Although I agree that the krogan -- with their tough, scaly skin, well-protected vital organs, and bony headplates -- would have a decisive physical advantage over the large-but-humanoid qunari in the real world, the Mass Effect and Dragon Age universes (like most fictional universes) tend to subvert their own internal logic to tell an entertaining tale.
In the Mass Effect universe, for instance, we've seen, and heard stories about, scrawny humans kicking krogan ass: something which shouldn't be possible.
So if the right human can beat up a krogan, then the right qunari certainly can.
Therefore the winner of any krogan vs. qunari contest depends almost entirely upon the combatants involved.
Iron Bull knocks the stuffing out of Random Krogan Mercenary 14.
Grunt destroys Random Tal-Vashoth 24.
Those're the rules of fiction. 
I would phrase that sentence more along the lines of "depends almost entirely upon the whims of the writer", but yes.
You did hit a nail on the head; these are fictional characters and the outcome of any fight would be determined by the person that was writing it.

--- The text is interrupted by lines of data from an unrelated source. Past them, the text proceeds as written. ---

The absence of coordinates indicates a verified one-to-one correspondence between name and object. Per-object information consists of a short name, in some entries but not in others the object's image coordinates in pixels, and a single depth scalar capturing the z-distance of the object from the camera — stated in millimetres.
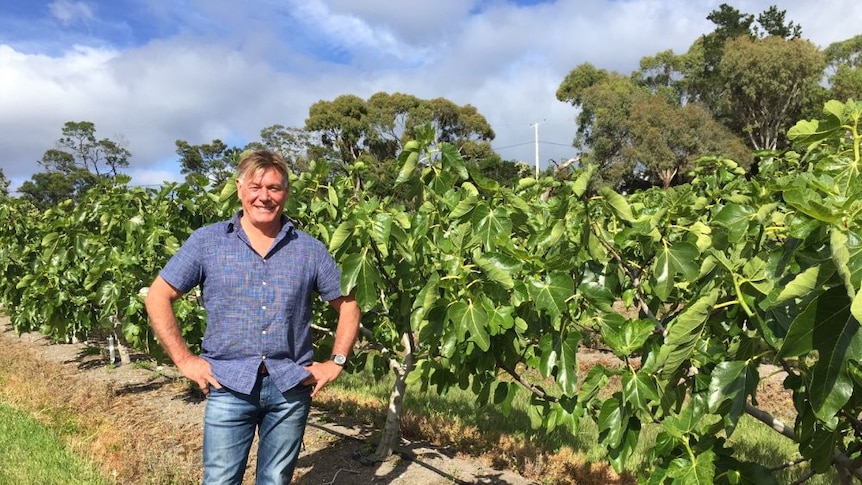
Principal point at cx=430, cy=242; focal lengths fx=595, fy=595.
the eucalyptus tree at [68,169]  49938
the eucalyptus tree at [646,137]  29062
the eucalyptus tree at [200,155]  51000
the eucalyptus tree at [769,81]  27422
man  2232
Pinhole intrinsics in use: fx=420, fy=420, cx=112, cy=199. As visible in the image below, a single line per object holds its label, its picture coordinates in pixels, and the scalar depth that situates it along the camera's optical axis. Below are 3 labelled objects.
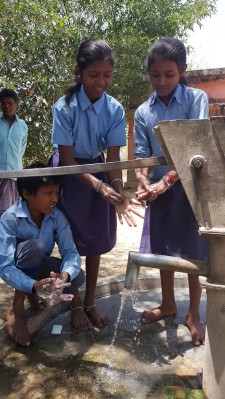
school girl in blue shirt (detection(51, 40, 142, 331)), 2.38
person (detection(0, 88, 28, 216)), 4.42
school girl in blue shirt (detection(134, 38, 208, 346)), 2.34
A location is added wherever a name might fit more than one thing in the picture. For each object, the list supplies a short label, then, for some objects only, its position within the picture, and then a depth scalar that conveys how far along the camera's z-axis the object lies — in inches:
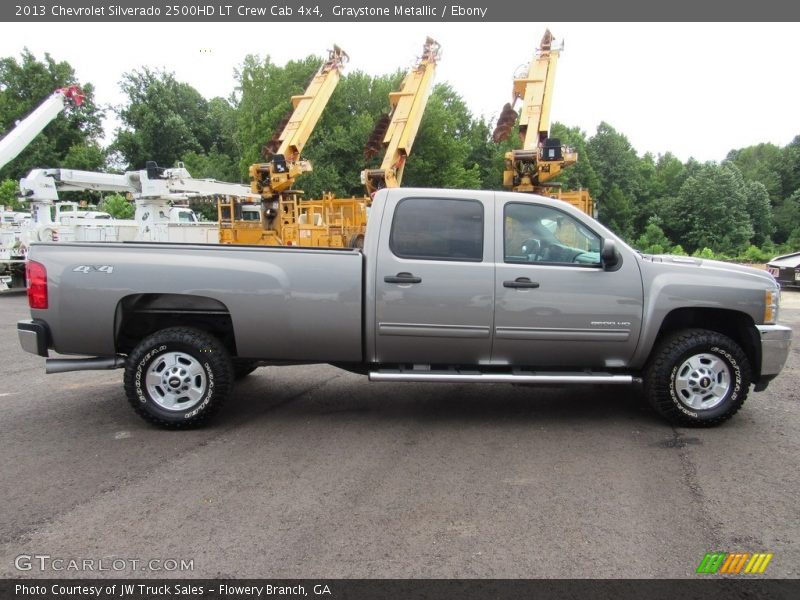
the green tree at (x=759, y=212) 2043.6
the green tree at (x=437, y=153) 1408.7
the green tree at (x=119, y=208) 1284.0
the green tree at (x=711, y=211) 1897.1
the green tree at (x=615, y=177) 2298.2
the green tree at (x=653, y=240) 1553.2
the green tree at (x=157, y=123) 1914.4
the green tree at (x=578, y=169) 2096.9
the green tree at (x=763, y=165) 2416.3
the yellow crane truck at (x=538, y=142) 638.5
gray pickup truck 189.8
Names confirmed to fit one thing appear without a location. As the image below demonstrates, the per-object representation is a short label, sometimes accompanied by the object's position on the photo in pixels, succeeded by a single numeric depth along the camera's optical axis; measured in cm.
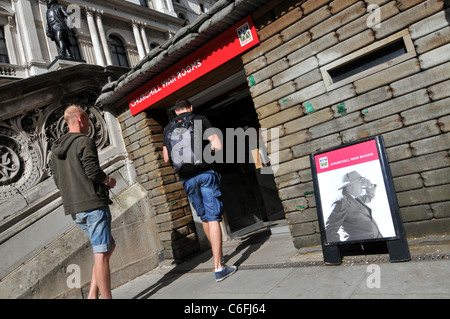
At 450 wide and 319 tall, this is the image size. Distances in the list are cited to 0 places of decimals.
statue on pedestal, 1084
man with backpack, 345
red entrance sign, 389
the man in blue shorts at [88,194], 290
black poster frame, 266
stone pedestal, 907
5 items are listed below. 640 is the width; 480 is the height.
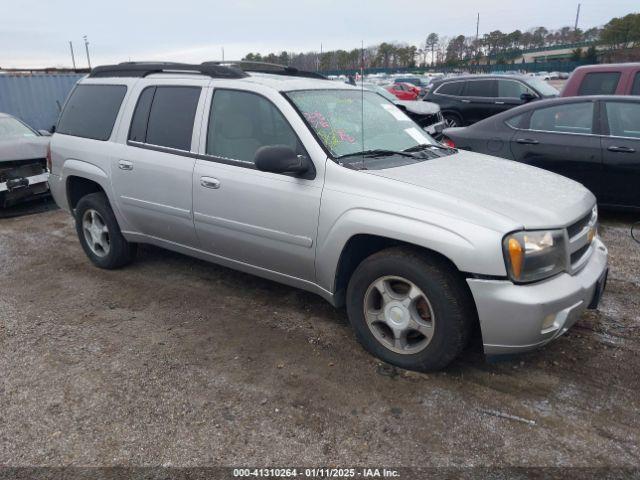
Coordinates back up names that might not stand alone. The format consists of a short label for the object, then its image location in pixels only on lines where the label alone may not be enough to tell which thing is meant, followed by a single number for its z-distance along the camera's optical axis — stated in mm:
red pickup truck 7922
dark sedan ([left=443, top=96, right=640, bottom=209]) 5785
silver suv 2865
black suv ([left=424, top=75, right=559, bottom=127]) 11375
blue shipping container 14680
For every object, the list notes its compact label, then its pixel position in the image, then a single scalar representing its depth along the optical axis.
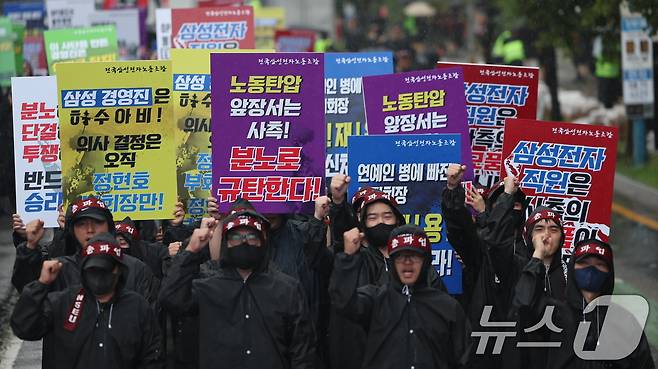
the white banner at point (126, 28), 44.75
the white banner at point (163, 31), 34.75
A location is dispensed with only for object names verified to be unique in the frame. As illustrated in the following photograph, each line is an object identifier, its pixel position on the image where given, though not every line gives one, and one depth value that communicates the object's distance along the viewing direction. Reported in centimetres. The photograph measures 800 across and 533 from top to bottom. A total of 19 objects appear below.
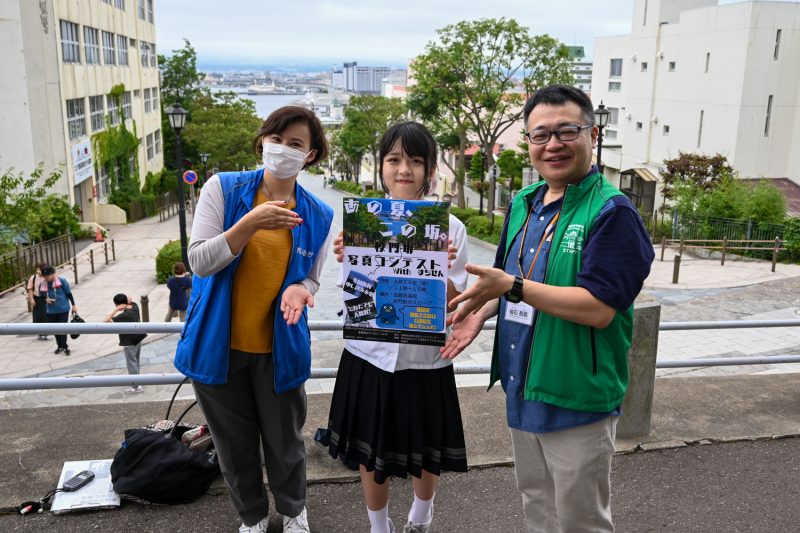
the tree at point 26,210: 1751
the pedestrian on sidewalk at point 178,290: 1298
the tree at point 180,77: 5494
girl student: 294
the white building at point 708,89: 3191
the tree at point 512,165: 4834
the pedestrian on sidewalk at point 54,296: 1177
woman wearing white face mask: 295
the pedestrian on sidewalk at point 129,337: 857
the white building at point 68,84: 2497
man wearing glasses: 232
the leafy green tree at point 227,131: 4159
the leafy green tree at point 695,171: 2902
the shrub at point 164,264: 2027
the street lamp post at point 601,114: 1965
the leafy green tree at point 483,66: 3234
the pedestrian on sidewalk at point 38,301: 1192
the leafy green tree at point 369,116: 5672
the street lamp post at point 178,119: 2012
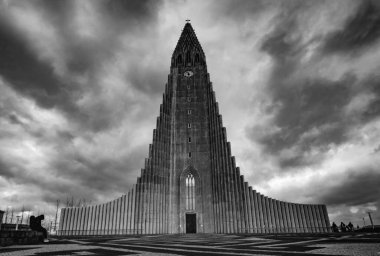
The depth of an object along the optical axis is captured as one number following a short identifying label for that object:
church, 33.78
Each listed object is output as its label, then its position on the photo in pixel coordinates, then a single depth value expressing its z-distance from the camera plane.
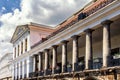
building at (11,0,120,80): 10.69
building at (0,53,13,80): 40.22
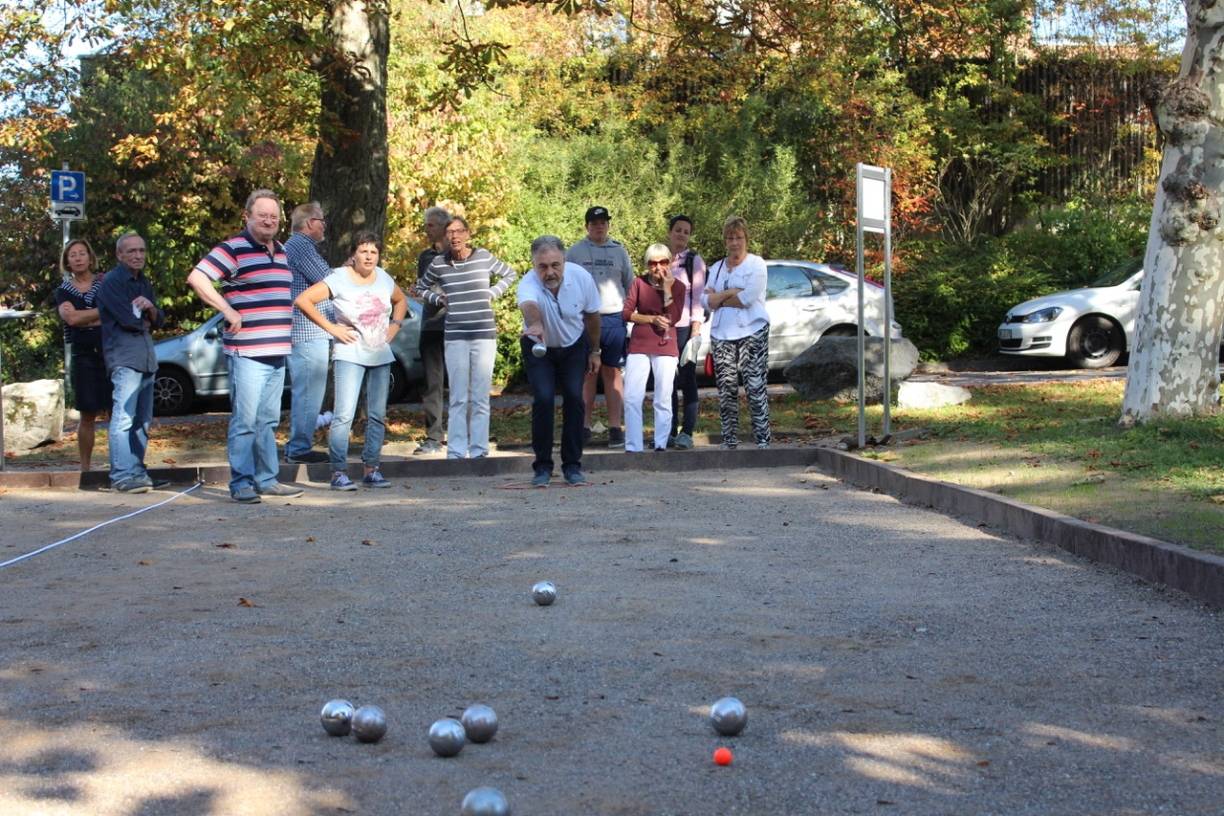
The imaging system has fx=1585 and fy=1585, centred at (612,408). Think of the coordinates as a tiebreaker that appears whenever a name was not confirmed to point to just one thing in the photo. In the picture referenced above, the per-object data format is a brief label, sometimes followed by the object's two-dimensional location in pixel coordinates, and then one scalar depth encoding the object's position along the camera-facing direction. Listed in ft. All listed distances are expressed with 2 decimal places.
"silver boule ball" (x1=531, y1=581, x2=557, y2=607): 22.47
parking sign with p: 60.54
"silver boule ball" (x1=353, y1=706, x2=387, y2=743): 15.20
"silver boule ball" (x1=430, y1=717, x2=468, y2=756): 14.64
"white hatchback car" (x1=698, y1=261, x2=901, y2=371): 69.46
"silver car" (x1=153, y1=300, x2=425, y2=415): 67.72
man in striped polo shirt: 36.01
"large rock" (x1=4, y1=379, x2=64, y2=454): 54.90
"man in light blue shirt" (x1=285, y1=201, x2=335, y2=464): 40.98
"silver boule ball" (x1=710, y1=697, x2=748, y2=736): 15.30
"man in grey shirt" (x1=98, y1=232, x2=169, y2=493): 38.63
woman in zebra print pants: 44.14
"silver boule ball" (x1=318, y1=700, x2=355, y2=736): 15.40
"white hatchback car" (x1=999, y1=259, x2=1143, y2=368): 74.84
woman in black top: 40.09
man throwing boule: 38.78
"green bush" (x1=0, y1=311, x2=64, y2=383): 90.84
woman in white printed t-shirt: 38.65
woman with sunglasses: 43.37
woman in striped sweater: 42.39
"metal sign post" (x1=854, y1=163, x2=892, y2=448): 42.57
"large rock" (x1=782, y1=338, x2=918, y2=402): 60.23
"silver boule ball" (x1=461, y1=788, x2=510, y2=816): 12.42
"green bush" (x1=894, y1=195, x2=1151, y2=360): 84.48
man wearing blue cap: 44.73
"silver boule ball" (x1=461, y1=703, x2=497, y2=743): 15.14
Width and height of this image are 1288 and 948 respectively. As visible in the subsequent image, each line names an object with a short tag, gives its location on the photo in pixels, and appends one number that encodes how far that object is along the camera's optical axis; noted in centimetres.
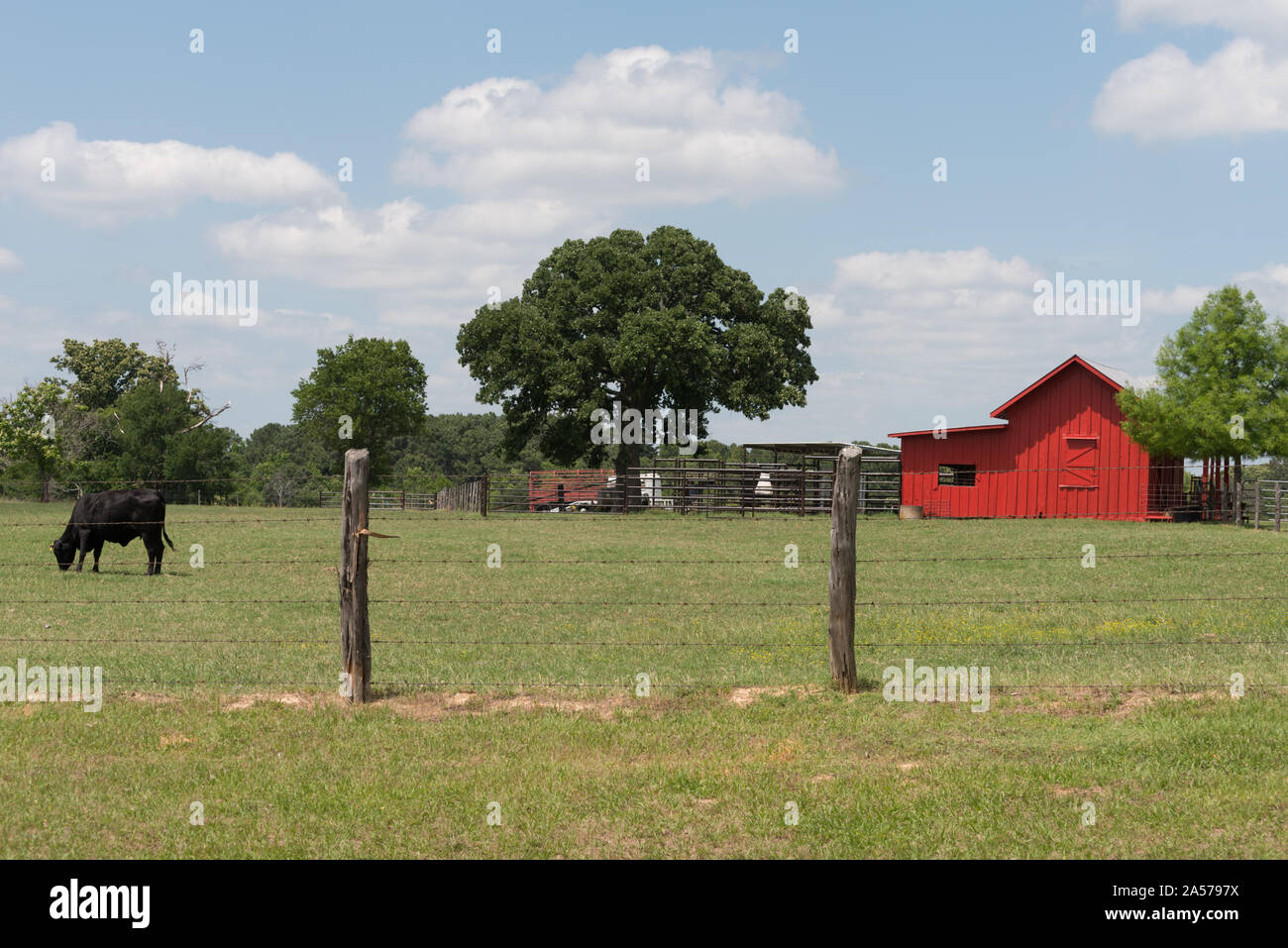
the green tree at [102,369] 9550
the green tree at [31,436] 6444
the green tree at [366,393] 8594
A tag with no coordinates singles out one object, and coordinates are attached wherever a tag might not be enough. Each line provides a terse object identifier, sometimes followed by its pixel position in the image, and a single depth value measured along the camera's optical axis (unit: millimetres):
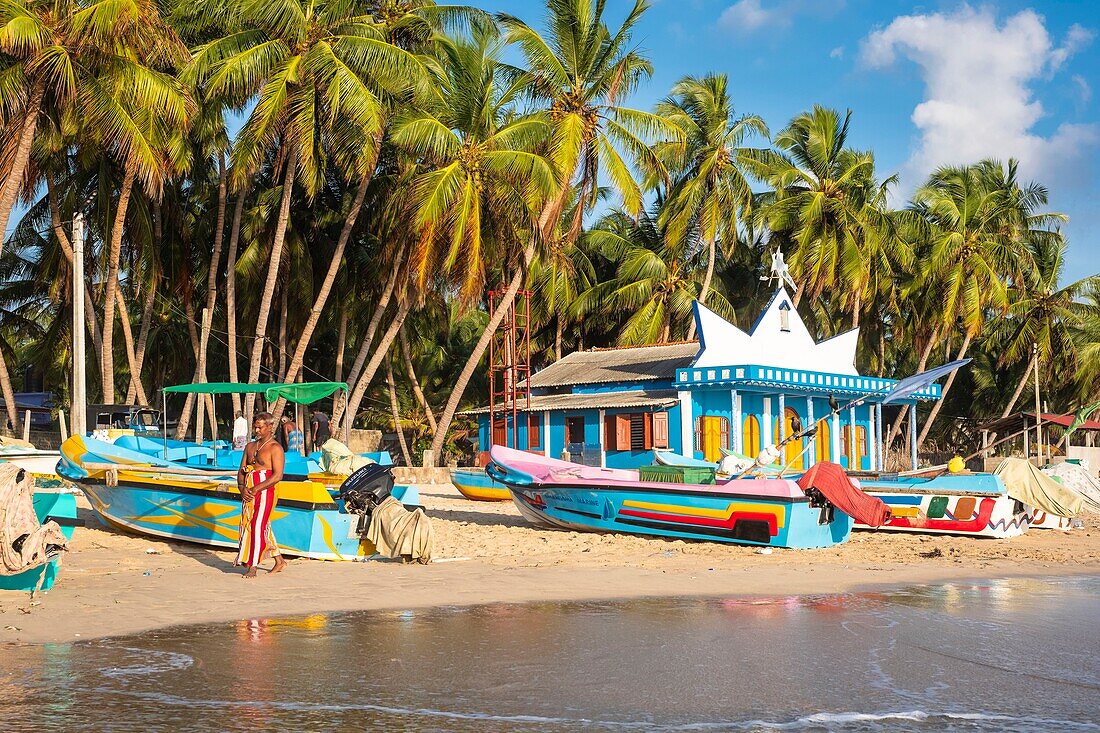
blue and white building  28516
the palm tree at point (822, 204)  38312
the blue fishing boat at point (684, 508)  14836
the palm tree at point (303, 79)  25594
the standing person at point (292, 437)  17494
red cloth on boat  14969
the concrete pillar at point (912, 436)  32772
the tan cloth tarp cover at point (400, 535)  12461
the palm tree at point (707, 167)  37375
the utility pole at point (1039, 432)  30312
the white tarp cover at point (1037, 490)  18906
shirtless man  11188
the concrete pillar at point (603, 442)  29438
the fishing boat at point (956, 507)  17688
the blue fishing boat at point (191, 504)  12562
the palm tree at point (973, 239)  40844
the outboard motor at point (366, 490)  12273
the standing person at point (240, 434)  20312
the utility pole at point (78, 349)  19984
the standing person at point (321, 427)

Their intentions, their biases, the needs of the story as they see them.
If the good people at DC comics wanted to publish an issue where a normal human toddler with no super powers of any kind beat the living hell out of Batman or Superman, they're perfectly capable of doing that, because Batman and Superman don't actually exist; they're ink on a page and completely at the mercy of the person writing and the person drawing their story.
Having said all that, abuse of trope(the worf effect) doesn't exactly make for good writing. The Kai Leng example is a good case study. They hired a writer who knew jack all about the lore of the setting, read a quick summary about the species, and saw that krogan are the "tough guy" race, so he figured, "hey, having Kai Leng beat one of these things is gonna make my space ninja a super badass", when the whole thing just came off as being stupid. There are ways that it could have been done to make it cool and make Kai Leng come off as clever, but it was just a stab to the back of the neck in all defiance of krogan anatomy.
A lot of it is born out of overuse of the David vs Goliath trope which has long since been beaten to death; these days I'm honestly surprised when a big guy wins a fight in media because the only thing writers seem to think big, strong people are good for is getting their asses kicked to prove how strong the smaller, more relateable hero is. I imagine that at least part of it is revenge fantasies against school bullies.